◆ **Exercise instructions**: Extend the passage below on the history of the papacy, picking up after its final sentence.

◆ **Supplied text**:
◆ ◆ ◆ ◆ ◆ ◆ ◆

Clark summarizes why Protestants (and irate Roman Catholics who might stumble upon this) should not be fooled again:
Rome likes to present herself as if she were a grand dame sweeping through the corridors of history, as if things have always been as they are now in Rome. That story makes for good television—Rome does pageantry well but that is the papacy of faith, not the papacy of history. The truth is that the Roman communion as we know it now is a creature of the high and late middle ages and in essential ways, of the Lateran IV (1215), Trent (1545–63), Vatican I (1868–70), and Vatican II (1962–65). The real story of the papacy is a story of occasional virtue and piety but more frequently of venal characters, of power politics, of intrigue, and not even downright deceit. (emphasis added)

◆ ◆ ◆ ◆ ◆ ◆ ◆

◆ **Excerpted records**:
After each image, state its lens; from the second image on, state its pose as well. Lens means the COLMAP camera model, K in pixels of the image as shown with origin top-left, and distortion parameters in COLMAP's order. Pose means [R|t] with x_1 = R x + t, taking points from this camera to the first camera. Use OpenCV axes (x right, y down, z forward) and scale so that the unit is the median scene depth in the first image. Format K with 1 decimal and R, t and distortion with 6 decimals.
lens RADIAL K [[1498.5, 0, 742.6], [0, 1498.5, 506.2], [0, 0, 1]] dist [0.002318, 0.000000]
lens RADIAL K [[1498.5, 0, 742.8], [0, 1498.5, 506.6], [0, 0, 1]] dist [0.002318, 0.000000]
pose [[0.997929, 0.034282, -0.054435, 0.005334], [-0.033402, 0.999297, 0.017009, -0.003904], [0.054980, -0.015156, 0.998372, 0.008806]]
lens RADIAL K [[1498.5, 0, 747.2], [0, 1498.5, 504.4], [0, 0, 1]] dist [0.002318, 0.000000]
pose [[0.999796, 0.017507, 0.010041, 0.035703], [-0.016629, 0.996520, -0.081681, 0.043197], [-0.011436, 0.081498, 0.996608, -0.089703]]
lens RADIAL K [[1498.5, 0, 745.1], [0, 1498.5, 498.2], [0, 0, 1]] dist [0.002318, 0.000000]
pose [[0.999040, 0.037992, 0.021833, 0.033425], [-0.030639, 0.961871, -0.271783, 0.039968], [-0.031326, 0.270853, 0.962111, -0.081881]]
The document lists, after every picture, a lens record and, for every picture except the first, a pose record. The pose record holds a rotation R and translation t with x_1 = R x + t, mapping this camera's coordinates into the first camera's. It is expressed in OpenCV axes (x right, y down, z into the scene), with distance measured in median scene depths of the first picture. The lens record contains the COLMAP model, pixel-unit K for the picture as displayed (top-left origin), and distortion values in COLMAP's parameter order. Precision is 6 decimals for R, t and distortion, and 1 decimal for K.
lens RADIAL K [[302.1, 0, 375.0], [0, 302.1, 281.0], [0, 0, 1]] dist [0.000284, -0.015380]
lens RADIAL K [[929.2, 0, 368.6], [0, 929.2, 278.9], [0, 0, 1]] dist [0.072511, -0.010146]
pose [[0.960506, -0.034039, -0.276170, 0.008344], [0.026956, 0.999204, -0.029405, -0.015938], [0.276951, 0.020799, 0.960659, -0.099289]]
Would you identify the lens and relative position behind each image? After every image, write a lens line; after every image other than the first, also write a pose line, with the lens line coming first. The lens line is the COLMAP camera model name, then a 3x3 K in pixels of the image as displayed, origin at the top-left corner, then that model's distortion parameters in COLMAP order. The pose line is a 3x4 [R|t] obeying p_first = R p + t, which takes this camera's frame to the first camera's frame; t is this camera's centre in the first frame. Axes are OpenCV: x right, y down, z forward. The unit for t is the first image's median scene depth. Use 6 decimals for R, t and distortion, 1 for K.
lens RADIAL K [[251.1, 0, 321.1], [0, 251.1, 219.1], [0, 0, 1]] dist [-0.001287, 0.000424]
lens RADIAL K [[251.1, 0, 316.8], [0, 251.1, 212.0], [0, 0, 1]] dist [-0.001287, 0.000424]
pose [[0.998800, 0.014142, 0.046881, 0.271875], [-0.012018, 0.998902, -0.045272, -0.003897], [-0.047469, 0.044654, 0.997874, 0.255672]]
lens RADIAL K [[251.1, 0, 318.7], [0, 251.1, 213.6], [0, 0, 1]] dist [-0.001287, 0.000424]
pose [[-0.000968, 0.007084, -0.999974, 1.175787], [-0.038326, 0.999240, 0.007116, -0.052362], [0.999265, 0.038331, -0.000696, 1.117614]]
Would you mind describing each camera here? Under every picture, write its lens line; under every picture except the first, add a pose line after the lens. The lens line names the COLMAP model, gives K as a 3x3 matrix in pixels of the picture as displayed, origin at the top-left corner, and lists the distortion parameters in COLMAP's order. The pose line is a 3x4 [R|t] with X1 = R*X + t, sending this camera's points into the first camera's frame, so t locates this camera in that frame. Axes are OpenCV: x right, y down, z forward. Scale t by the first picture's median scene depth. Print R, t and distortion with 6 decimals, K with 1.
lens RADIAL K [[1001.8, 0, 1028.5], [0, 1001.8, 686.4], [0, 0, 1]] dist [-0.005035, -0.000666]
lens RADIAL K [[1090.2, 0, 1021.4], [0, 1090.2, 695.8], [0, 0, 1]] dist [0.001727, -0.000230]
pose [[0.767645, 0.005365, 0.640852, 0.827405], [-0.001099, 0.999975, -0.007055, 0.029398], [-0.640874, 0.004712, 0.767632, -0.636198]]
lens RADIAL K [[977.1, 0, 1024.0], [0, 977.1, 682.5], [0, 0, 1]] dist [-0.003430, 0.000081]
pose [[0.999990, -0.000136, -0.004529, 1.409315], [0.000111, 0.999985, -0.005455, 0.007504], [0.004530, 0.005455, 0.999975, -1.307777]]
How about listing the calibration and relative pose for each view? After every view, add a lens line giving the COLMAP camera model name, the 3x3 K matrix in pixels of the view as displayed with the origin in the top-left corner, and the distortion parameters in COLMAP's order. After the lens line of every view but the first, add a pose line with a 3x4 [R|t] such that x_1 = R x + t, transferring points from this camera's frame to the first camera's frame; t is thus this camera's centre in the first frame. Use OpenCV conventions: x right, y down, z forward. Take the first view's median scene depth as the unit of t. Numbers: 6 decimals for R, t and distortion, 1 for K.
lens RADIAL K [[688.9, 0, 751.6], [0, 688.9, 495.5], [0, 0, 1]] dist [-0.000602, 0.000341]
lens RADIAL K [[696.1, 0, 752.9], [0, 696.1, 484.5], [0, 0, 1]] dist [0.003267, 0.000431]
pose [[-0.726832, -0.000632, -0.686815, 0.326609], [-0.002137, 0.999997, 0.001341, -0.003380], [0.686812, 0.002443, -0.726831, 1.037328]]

◆ ◆ ◆ ◆ ◆ ◆ ◆

◆ **Answer space**:
A medieval “anti-pope” that Clark mentions in his post, John XXIII (1410-15), is considered to be one of the most wicked of all the wicked popes in church history. Philip Schaff writes in “The Council of Constance, 1414-1418” (History of the Christian Church, Volume VI: The Middle Ages. A.D. 1294-1517) about John XXIII:
Having affirmed its superiority over the pope, the council proceeded to try John XXIII on seventy charges, which included almost every crime known to man. He had been unchaste from his youth, had been given to lying, was disobedient to his parents. He was guilty of simony, bought his way to the cardinalate, sold the same benefices over and over again, sold them to children, disposed of the head of John the Baptist, belonging to the nuns of St. Sylvester, Rome, to Florence, for 50,000 ducats, made merchandise of spurious bulls, committed adultery with his brother’s wife, violated nuns and other virgins, was guilty of sodomy and other nameless vices. As for doctrine, he had often denied the future life. (emphasis added)
Schaff adds a footnote to the words above from another writer:
Hardt, IV. 196-208; Mansi, XXVIII. 662-673, 715. Adam of Usk, p. 306, says, “Our pope, John XXIII, false to his promises of union, and otherwise guilty of perjuries and murders, adulteries, simonies, heresy, and other excesses, and for that he twice fled in secret, and cowardly, in vile raiment, by way of disguise, was delivered to perpetual imprisonment by the council.”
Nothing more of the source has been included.